▶ [Brief]: Reproduce the text of this listing line for line, leaving the pictures out of your answer.

▶ [Record excerpts]:
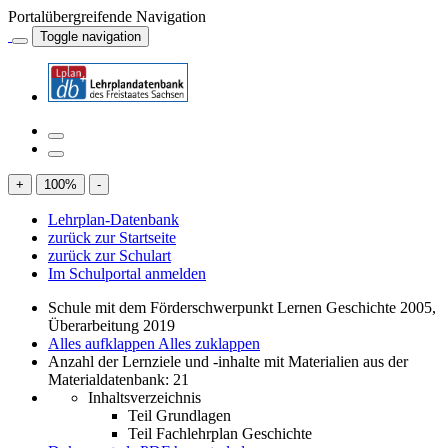
Portalübergreifende Navigation
Toggle navigation
+
100
%
-
Lehrplan-Datenbank
zurück zur Startseite
zurück zur Schulart
Im Schulportal anmelden
Schule mit dem Förderschwerpunkt Lernen Geschichte 2005,
Überarbeitung 2019
Alles aufklappen
Alles zuklappen
Anzahl der Lernziele und -inhalte mit Materialien aus der
Materialdatenbank: 21
Inhaltsverzeichnis
Teil Grundlagen
Teil Fachlehrplan Geschichte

▶ [Expected output]:
Portalübergreifende Navigation
Toggle navigation
+
100
%
-
Lehrplan-Datenbank
zurück zur Startseite
zurück zur Schulart
Im Schulportal anmelden
Schule mit dem Förderschwerpunkt Lernen Geschichte 2005,
Überarbeitung 2019
Alles aufklappen
Alles zuklappen
Anzahl der Lernziele und -inhalte mit Materialien aus der
Materialdatenbank: 21
Inhaltsverzeichnis
Teil Grundlagen
Teil Fachlehrplan Geschichte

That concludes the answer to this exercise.